▶ Exercise set:
(1) Retype the part of the emergency room abstract starting with "1998 OPEN FORUM" and going on through "department on arrival.".
(2) Give every abbreviation written in capital letters that appears in the emergency room abstract, including those in the byline.
(3) Carry on the emergency room abstract from where it stops.

Source document Block Start

The Science Journal of the American Association for Respiratory Care

1998 OPEN FORUM Abstracts

Respiratory Therapists in the Emergency Room

Mr. David B. Morgan, RRT, RCP

Today's Respiratory Therapist can offer a lot of diagnostic and treatment options to emergency medicine and trauma surgery house staff in the emergency department. Of course many RT departments make arrangements for coverage for intubated patients in the emergency room, but we feel a better solution is to assign the therapists to the emergency room as a full time assignment. Coverage for the critical patients is then at the department on arrival.

National Asthma Education Prevention Program guidelines call for spirometry to be performed in the diagnosis and management of airway obstruction. Adult patients are evaluated by peak flow measurements taken before and after bronchodialator therapy Pediatric patients have been set up with a mechanism by which nebulizer rental for home therapy can be initiated in the emergency department and for some patients this avoids a 23 hour observation admit just because a nebulizer broke at night or on a weekend.

Patients are evaluated for hypoxia by pulse oximetry and for obstruction by peak flow measurement. The guidelines for evaluating reactive airway disease as published by the NAEPP are taught to the residents rotating in the emergency room. If the patient improves from three treatments or less discharge planning from the ER includes aerochamber training and metered dose inhaler technique instruction. The patients are to measure their peak flow daily and record it in the diary provided. We advise patients to bring this diary with them on their first follow up appointment with their primary care providers and ask their PCP to recommend an action plan and any continued care based on their response to therapy.

Source document Block End
Data listing Block Start

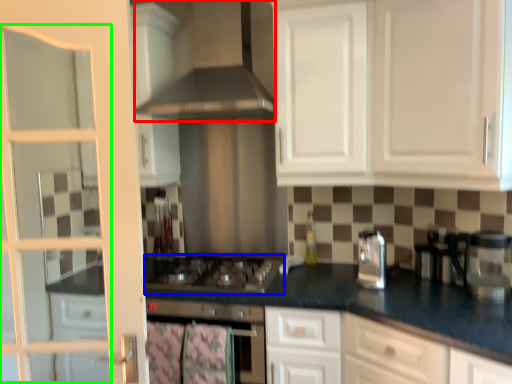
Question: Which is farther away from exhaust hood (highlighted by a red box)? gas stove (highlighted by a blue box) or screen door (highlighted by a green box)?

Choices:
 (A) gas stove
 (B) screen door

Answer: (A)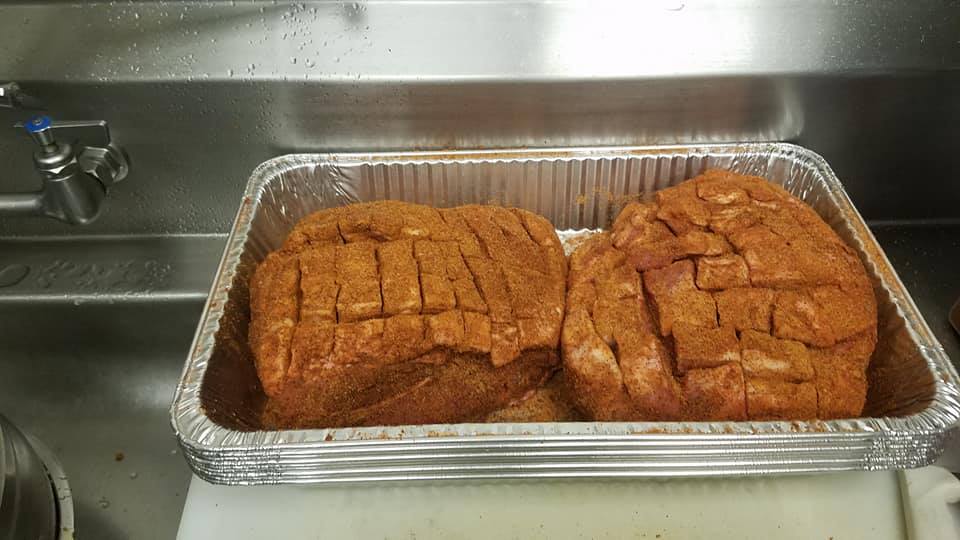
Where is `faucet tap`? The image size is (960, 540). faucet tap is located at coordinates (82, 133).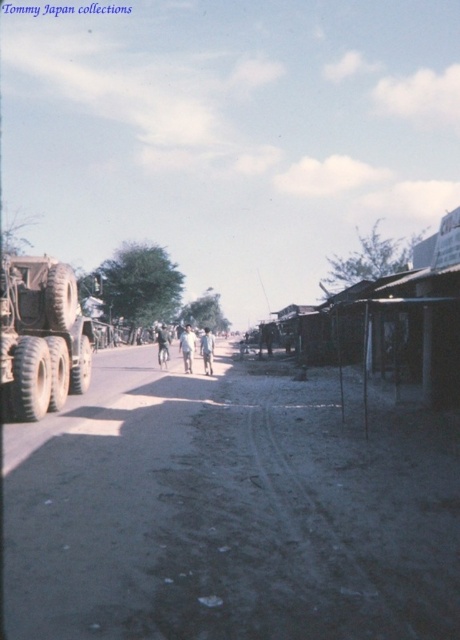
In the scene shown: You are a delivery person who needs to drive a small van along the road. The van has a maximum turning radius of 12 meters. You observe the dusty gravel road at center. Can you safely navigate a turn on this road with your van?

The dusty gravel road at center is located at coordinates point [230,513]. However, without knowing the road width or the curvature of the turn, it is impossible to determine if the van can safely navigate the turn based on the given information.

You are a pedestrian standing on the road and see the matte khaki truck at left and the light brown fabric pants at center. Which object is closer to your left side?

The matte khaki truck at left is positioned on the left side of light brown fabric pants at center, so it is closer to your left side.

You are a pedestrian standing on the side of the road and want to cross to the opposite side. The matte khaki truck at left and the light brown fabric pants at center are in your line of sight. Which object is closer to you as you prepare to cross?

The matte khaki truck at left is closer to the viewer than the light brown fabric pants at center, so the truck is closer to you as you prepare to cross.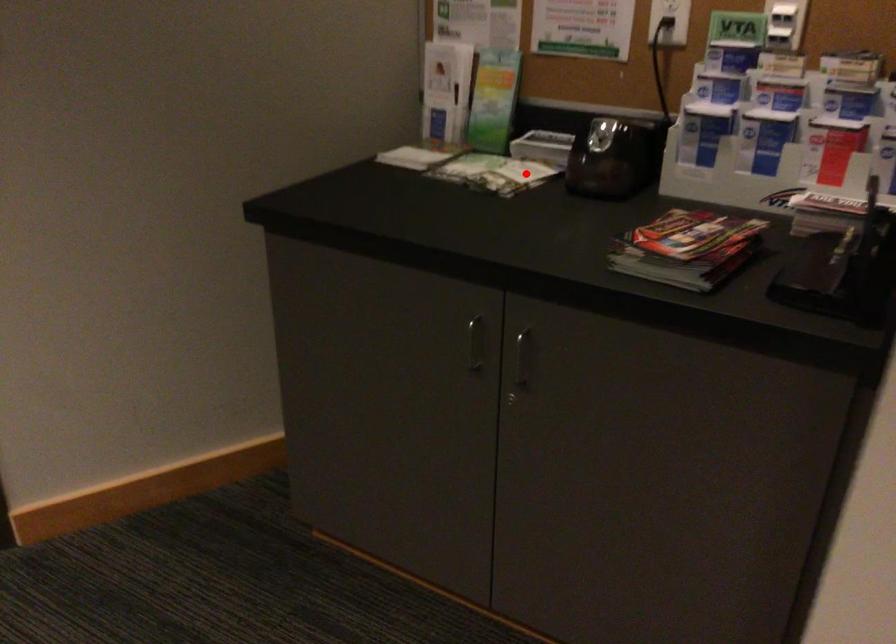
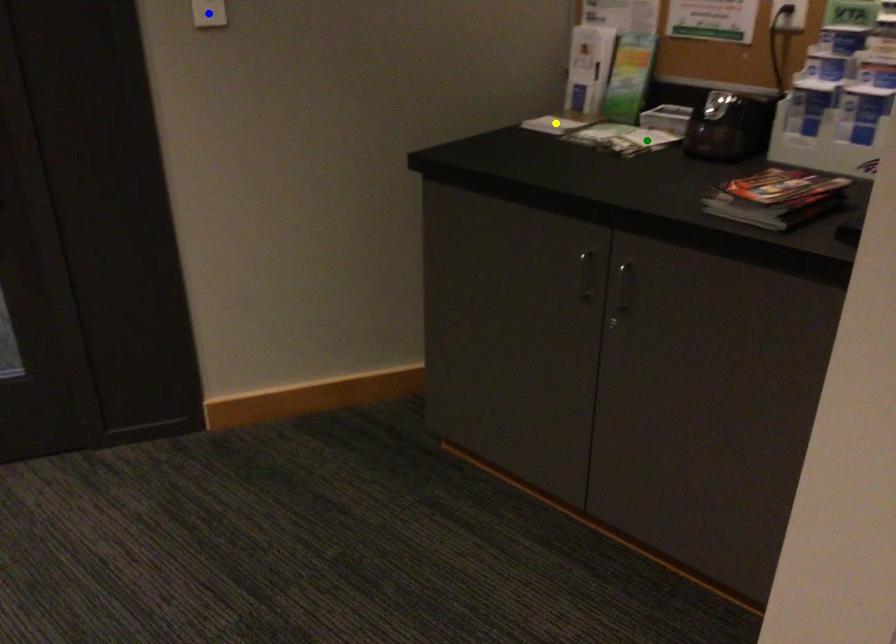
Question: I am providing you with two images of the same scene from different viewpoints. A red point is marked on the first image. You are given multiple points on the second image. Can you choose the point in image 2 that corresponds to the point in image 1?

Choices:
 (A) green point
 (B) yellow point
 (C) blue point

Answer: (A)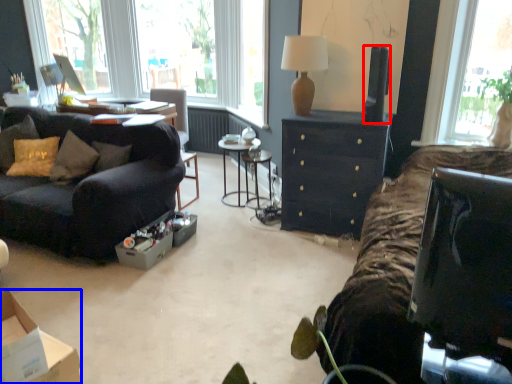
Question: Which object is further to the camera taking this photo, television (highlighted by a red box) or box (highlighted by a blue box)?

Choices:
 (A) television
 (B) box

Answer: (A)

Data listing Block End
Data listing Block Start

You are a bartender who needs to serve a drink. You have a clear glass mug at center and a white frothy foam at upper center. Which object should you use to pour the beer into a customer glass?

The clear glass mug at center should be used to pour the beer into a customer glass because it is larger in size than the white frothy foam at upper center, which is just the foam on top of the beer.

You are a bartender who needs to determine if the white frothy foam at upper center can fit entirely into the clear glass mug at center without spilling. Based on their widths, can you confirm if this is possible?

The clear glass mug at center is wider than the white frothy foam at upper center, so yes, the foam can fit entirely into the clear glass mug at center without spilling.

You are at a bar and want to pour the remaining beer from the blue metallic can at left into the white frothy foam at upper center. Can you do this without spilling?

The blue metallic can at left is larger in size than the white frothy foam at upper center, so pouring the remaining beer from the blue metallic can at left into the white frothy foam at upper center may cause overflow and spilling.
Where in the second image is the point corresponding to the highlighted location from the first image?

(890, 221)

Data listing Block End
Data listing Block Start

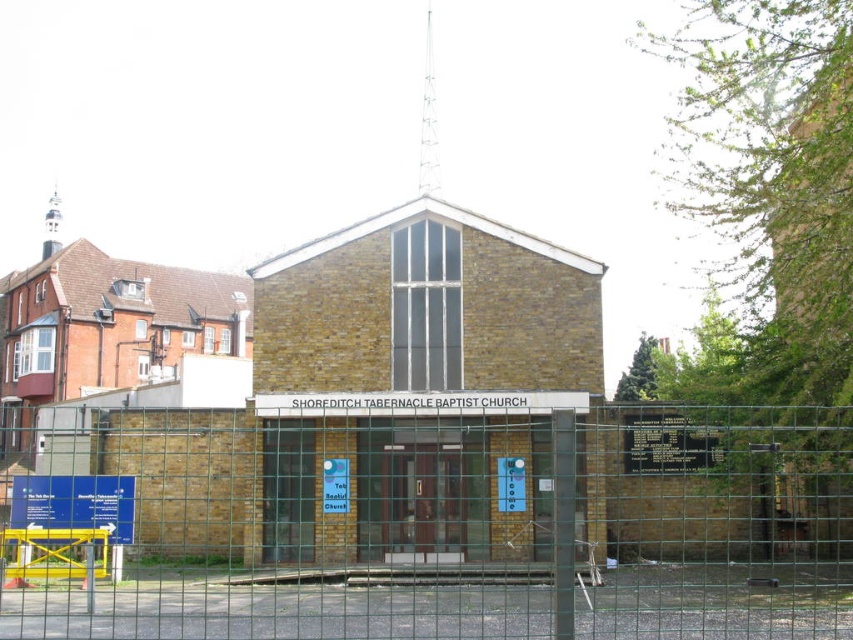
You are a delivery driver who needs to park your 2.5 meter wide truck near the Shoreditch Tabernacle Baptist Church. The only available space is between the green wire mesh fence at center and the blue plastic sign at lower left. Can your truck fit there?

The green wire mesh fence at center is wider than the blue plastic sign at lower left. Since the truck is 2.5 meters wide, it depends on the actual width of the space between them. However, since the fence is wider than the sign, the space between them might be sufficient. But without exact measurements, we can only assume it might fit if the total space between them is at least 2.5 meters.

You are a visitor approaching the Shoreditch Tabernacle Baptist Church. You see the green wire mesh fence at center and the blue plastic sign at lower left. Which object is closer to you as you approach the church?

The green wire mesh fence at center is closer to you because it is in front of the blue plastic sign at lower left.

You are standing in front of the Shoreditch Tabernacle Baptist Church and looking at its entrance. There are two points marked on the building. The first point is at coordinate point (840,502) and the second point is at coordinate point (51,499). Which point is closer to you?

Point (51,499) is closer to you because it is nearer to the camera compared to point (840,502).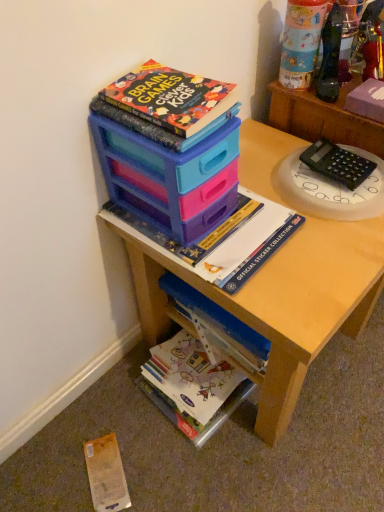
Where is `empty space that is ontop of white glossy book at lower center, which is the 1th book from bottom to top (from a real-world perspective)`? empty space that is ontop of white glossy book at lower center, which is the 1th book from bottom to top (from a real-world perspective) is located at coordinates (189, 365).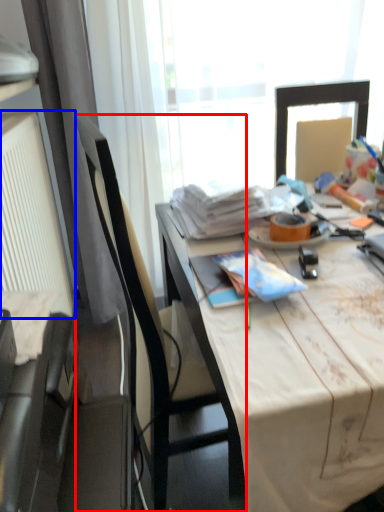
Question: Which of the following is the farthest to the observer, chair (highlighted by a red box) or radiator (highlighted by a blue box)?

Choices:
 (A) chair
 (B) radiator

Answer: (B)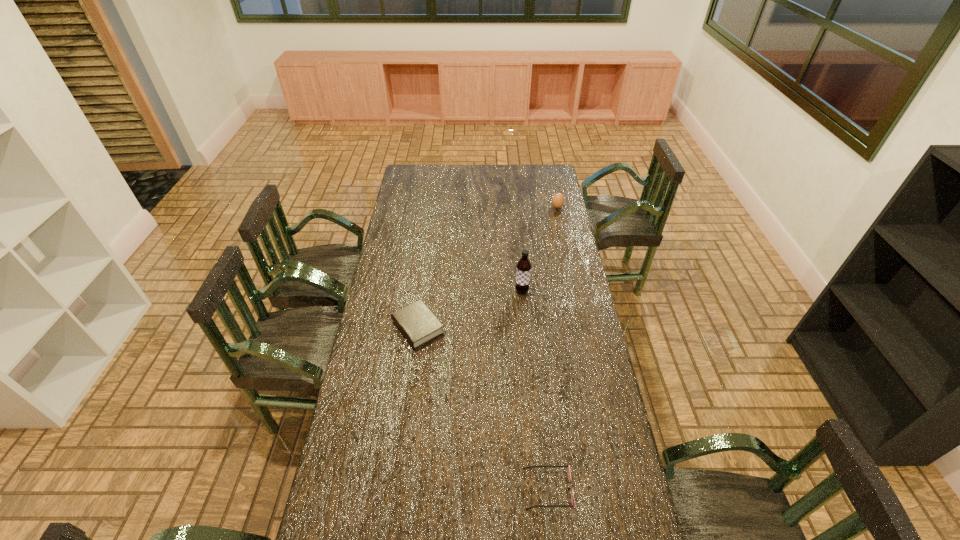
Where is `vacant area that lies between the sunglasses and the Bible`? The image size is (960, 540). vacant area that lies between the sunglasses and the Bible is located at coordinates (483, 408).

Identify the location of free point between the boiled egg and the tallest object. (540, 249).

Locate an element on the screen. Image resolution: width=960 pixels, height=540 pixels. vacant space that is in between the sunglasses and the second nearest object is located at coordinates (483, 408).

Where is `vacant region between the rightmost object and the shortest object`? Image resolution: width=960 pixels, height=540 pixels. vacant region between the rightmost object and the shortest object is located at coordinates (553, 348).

Data listing Block End

▶ Answer list:
(1)
1998 OPEN FORUM Abstracts

Respiratory Therapists in the Emergency Room

Mr. David B. Morgan, RRT, RCP

Today's Respiratory Therapist can offer a lot of diagnostic and treatment options to emergency medicine and trauma surgery house staff in the emergency department. Of course many RT departments make arrangements for coverage for intubated patients in the emergency room, but we feel a better solution is to assign the therapists to the emergency room as a full time assignment. Coverage for the critical patients is then at the department on arrival.

(2) RRT, RCP, RT, ER, NAEPP, PCP

(3)
Interns and residents have classes presented to them from faculty on the use of anti-inflammatories and antibiotic therapy for respiratory infections. From the RT staff the interns get bedside instruction in the evaluation of peakflow and hypoxia. This is not a simple topic to get across especially since the evaluation of subjective dyspnea is probably one of the most complex of differentials. Patients can then be reevaluated by the RT to determine the response to oxygen or bronchodialator therapy. A patient that remains under 50% of their predicted peak flow is then evaluated for a continuous medication nebulizer.

The addition of CPAP machines to treat congestive heart failure has also increased the interactions of RTs in the ER. We have also placed downs flow generators in the ambulances in our community under guidelines from the emergency services medical director. When a patient receives CPAP in the field with 100% oxygen via a nasal mask by paramedics and then are transferred to our facility, they are transferred to a bedside CPAP machine without incident. The RTs from the ER were also instrumental in training the paramedics in the initiation and evaluation of CPAP.

The presence of RTs in the emergency department can facilitate questions we haven't begun to ask. Is there any role for heliox in the treatment of acute obstruction in the ER? If a severely dehydrated patient requires intubation, should peep be started right away or after the first liter of fluid is given? Point of care testing, should it include lactate in the ER setting? Can an end tidal carbon dioxide tester be used as an evaluation of the effectiveness of compressions in CPR?

The 44th International Respiratory Congress Abstracts-On-DiskĀ®, November 7 - 10, 1998, Atlanta, Georgia.